Mais non ! Ne comparons pas l’incomparable... Les Américains sont collectivement aliénés par la bêtise de leurs preachers sudistes, quand notre hauteur de vue et notre puissance de réflexion nous permettent de concevoir un autre monde, une autre dimension encore informulée, certes, mais tellement proche, faite de rapports socio-économiques basés sur l’amour, la justice et le service public à la française...
Allez, un dernier, pour la route. La réélection triomphale de Bush Jr, bien que moins flamboyante en termes de pourcentages que celle de notre Chirac national, a consacré l’idée que le peuple gringo se divisait entre rednecks ignorants et racistes (l'immense majorité) et intellectuels raffinés, souvent francophiles, de la cote est (une minuscule minorité) – l'ami Dabeuliou étant le symbole de cette inculture fièrement revendiquée. Hum, rien à voir, évidemment, avec la logique anti-establishment de nos derniers scrutins. Clairement, les dénonciations de « l’élite », cette France d’en-haut de la politique et des médias que Besancenot et Le Pen conspuent à longueur de meeting sous les applaudissements du « pays réel », ne sauraient absolument pas être comparées à l'anti-intellectualisme crasse des Américains...
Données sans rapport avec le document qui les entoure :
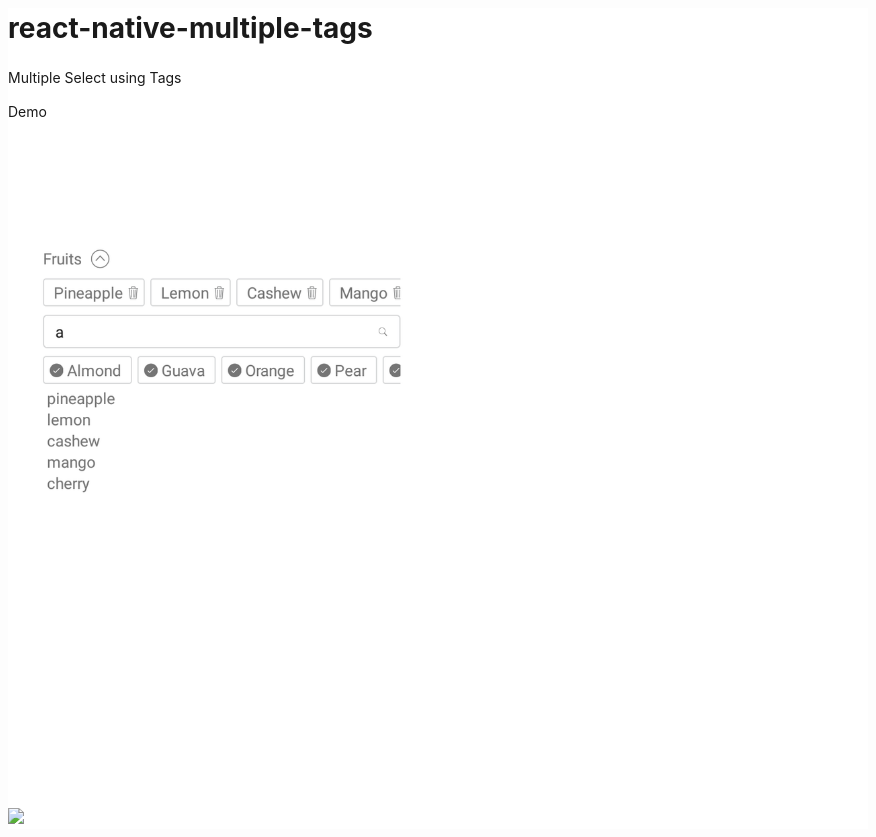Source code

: # react-native-multiple-tags
Multiple Select using Tags


Demo
<p align="left">
   <img src="img/gif_1.gif" width="45%" />
   <img src="img/img-2.png" width="45%" />
</p>
<p align="left">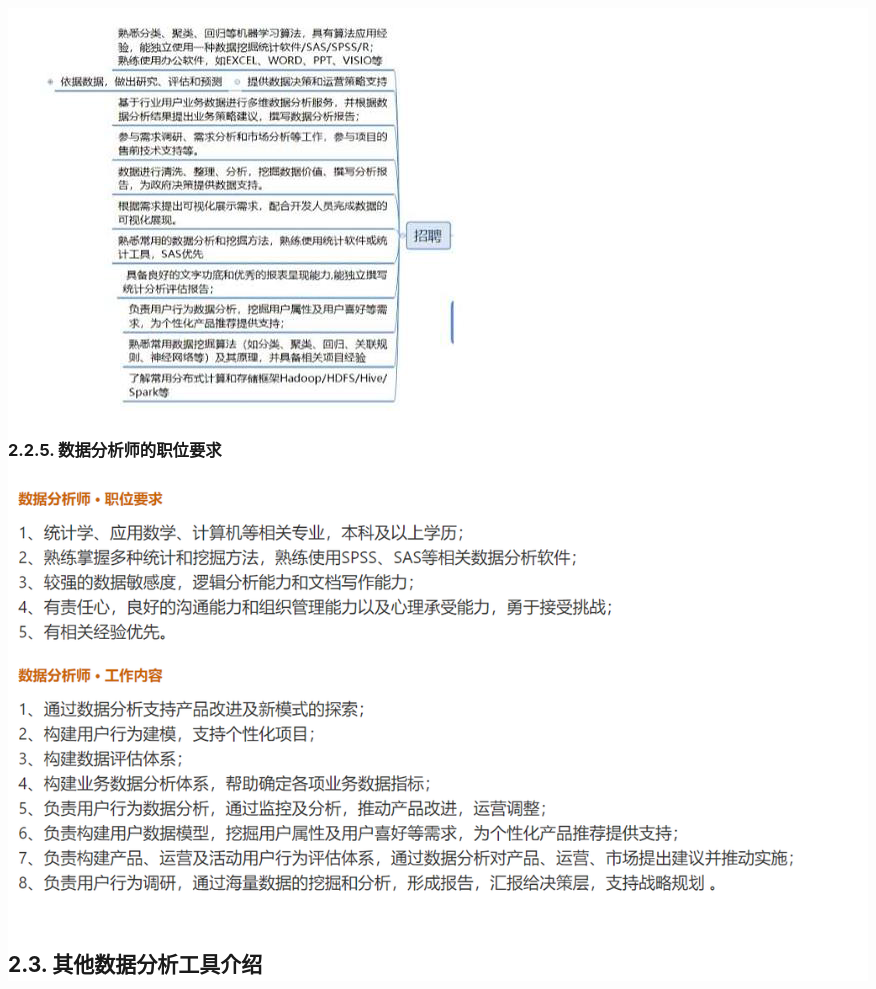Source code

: ![](img_ChapterN.DataAnalysis/2020-03-12-16-50-40.png)

### 2.2.5. 数据分析师的职位要求

![](img_ChapterN.DataAnalysis/2020-03-12-16-51-10.png)

## 2.3. 其他数据分析工具介绍
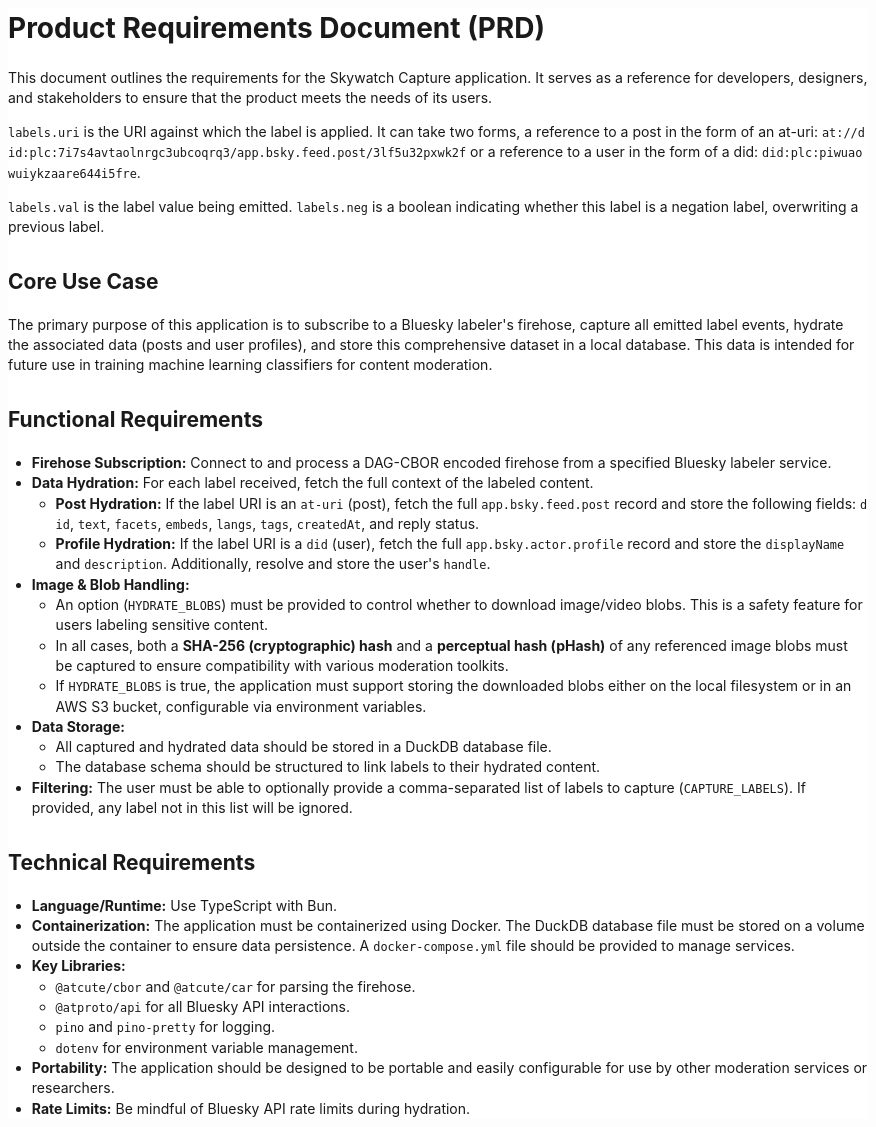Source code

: # Product Requirements Document (PRD)

This document outlines the requirements for the Skywatch Capture application. It serves as a reference for developers, designers, and stakeholders to ensure that the product meets the needs of its users.

`labels.uri` is the URI against which the label is applied. It can take two forms, a reference to a post in the form of an at-uri: `at://did:plc:7i7s4avtaolnrgc3ubcoqrq3/app.bsky.feed.post/3lf5u32pxwk2f` or a reference to a user in the form of a did: `did:plc:piwuaowuiykzaare644i5fre`.

`labels.val` is the label value being emitted.
`labels.neg` is a boolean indicating whether this label is a negation label, overwriting a previous label.

## Core Use Case

The primary purpose of this application is to subscribe to a Bluesky labeler's firehose, capture all emitted label events, hydrate the associated data (posts and user profiles), and store this comprehensive dataset in a local database. This data is intended for future use in training machine learning classifiers for content moderation.

## Functional Requirements

- **Firehose Subscription:** Connect to and process a DAG-CBOR encoded firehose from a specified Bluesky labeler service.
- **Data Hydration:** For each label received, fetch the full context of the labeled content.
  - **Post Hydration:** If the label URI is an `at-uri` (post), fetch the full `app.bsky.feed.post` record and store the following fields: `did`, `text`, `facets`, `embeds`, `langs`, `tags`, `createdAt`, and reply status.
  - **Profile Hydration:** If the label URI is a `did` (user), fetch the full `app.bsky.actor.profile` record and store the `displayName` and `description`. Additionally, resolve and store the user's `handle`.
- **Image & Blob Handling:**
  - An option (`HYDRATE_BLOBS`) must be provided to control whether to download image/video blobs. This is a safety feature for users labeling sensitive content.
  - In all cases, both a **SHA-256 (cryptographic) hash** and a **perceptual hash (pHash)** of any referenced image blobs must be captured to ensure compatibility with various moderation toolkits.
  - If `HYDRATE_BLOBS` is true, the application must support storing the downloaded blobs either on the local filesystem or in an AWS S3 bucket, configurable via environment variables.
- **Data Storage:**
  - All captured and hydrated data should be stored in a DuckDB database file.
  - The database schema should be structured to link labels to their hydrated content.
- **Filtering:** The user must be able to optionally provide a comma-separated list of labels to capture (`CAPTURE_LABELS`). If provided, any label not in this list will be ignored.

## Technical Requirements

- **Language/Runtime:** Use TypeScript with Bun.
- **Containerization:** The application must be containerized using Docker. The DuckDB database file must be stored on a volume outside the container to ensure data persistence. A `docker-compose.yml` file should be provided to manage services.
- **Key Libraries:**
  - `@atcute/cbor` and `@atcute/car` for parsing the firehose.
  - `@atproto/api` for all Bluesky API interactions.
  - `pino` and `pino-pretty` for logging.
  - `dotenv` for environment variable management.
- **Portability:** The application should be designed to be portable and easily configurable for use by other moderation services or researchers.
- **Rate Limits:** Be mindful of Bluesky API rate limits during hydration.
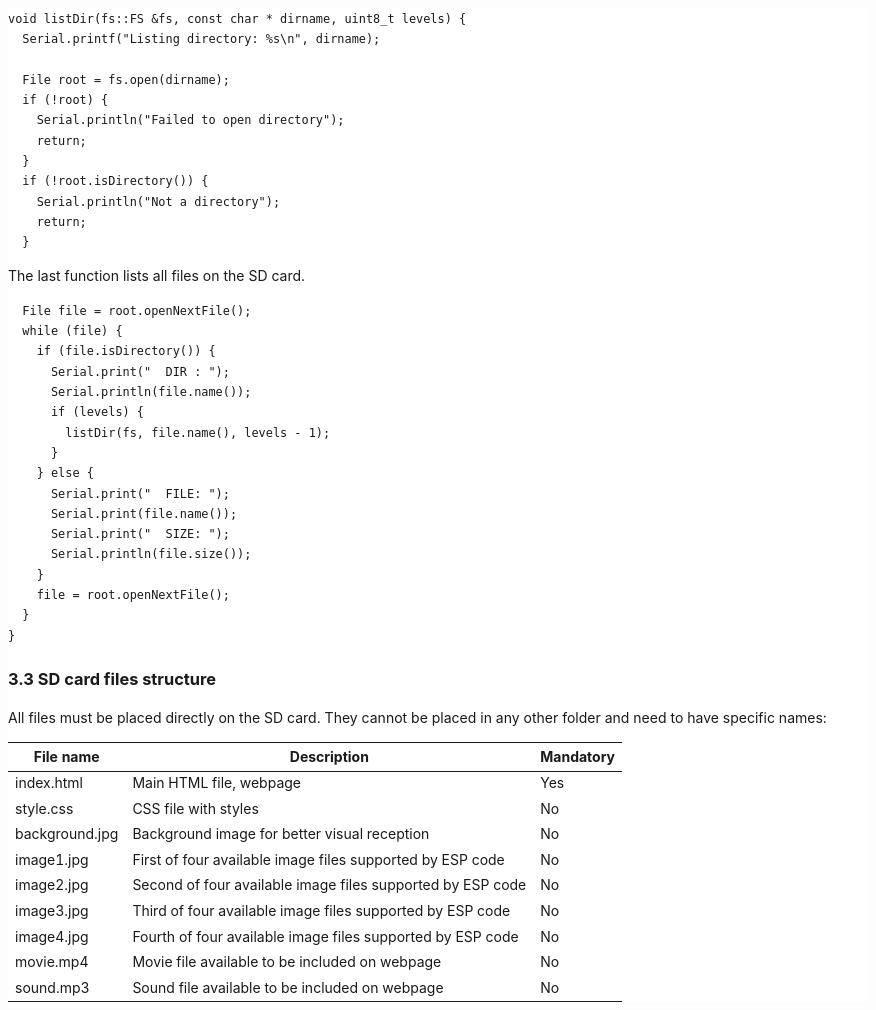 	void listDir(fs::FS &fs, const char * dirname, uint8_t levels) {
	  Serial.printf("Listing directory: %s\n", dirname);

	  File root = fs.open(dirname);
	  if (!root) {
		Serial.println("Failed to open directory");
		return;
	  }
	  if (!root.isDirectory()) {
		Serial.println("Not a directory");
		return;
	  }

The last function lists all files on the SD card.

	  File file = root.openNextFile();
	  while (file) {
		if (file.isDirectory()) {
		  Serial.print("  DIR : ");
		  Serial.println(file.name());
		  if (levels) {
			listDir(fs, file.name(), levels - 1);
		  }
		} else {
		  Serial.print("  FILE: ");
		  Serial.print(file.name());
		  Serial.print("  SIZE: ");
		  Serial.println(file.size());
		}
		file = root.openNextFile();
	  }
	}

### 3.3 SD card files structure

All files must be placed directly on the SD card. They cannot be placed in any other folder and need to have specific names:

| File name | Description | Mandatory |
| --- | --- | --- |
| index.html | Main HTML file, webpage | Yes |
| style.css | CSS file with styles | No |
| background.jpg | Background image for better visual reception | No |
| image1.jpg | First of four available image files supported by ESP code | No |
| image2.jpg | Second of four available image files supported by ESP code | No |
| image3.jpg | Third of four available image files supported by ESP code | No |
| image4.jpg | Fourth of four available image files supported by ESP code | No |
| movie.mp4 | Movie file available to be included on webpage | No |
| sound.mp3 | Sound file available to be included on webpage | No |

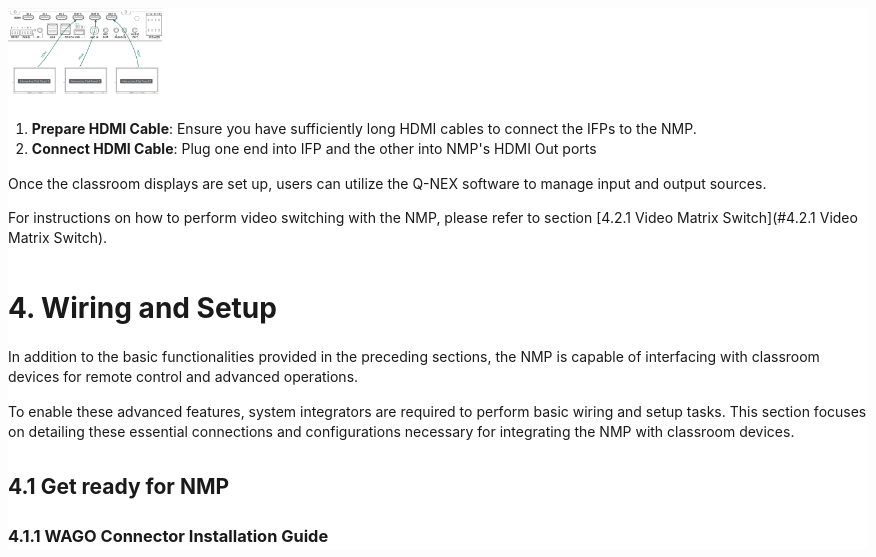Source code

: <img src="./img/NMP-IFPs-Connection.png"  style="zoom: 15%;" /> 

1. **Prepare HDMI Cable**: Ensure you have sufficiently long HDMI cables to connect the IFPs to the NMP.
2. **Connect HDMI Cable**: Plug one end into IFP and the other into NMP's HDMI Out ports

Once the classroom displays are set up, users can utilize the Q-NEX software to manage input and output sources. 

For instructions on how to perform video switching with the NMP, please refer to section [4.2.1 Video Matrix Switch](#4.2.1 Video Matrix Switch).



# 4. Wiring and Setup

In addition to the basic functionalities provided in the preceding sections, the NMP is capable of interfacing with classroom devices for remote control and advanced operations. 

To enable these advanced features, system integrators are required to perform basic wiring and setup tasks. This section focuses on detailing these essential connections and configurations necessary for integrating the NMP with classroom devices.



## 4.1 Get ready for NMP

###  4.1.1 WAGO Connector Installation Guide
Au final, cette étonnante gémellité franco-américaine joue malheureusement plus en faveur de nos ennemis préférés qu’en la nôtre. Le cocktail d’autisme, de calcul d’intérêt et de désir d’universel de ces crapules, adossé à une vraie puissance, à un vrai dynamisme, est parfois le moteur d’initiatives aussi admirables que concrètes, de la libération d’une Europe à feu et à sang à l’exploration spatiale. La même mixture, dans sa version française, conduirait plutôt à l’immobilisme, à la stagnation et à un ministère de la parole sans objet ni substance. L'arrivée de Villepin à Matignon, en tout cas, ne me convaincra pas du contraire.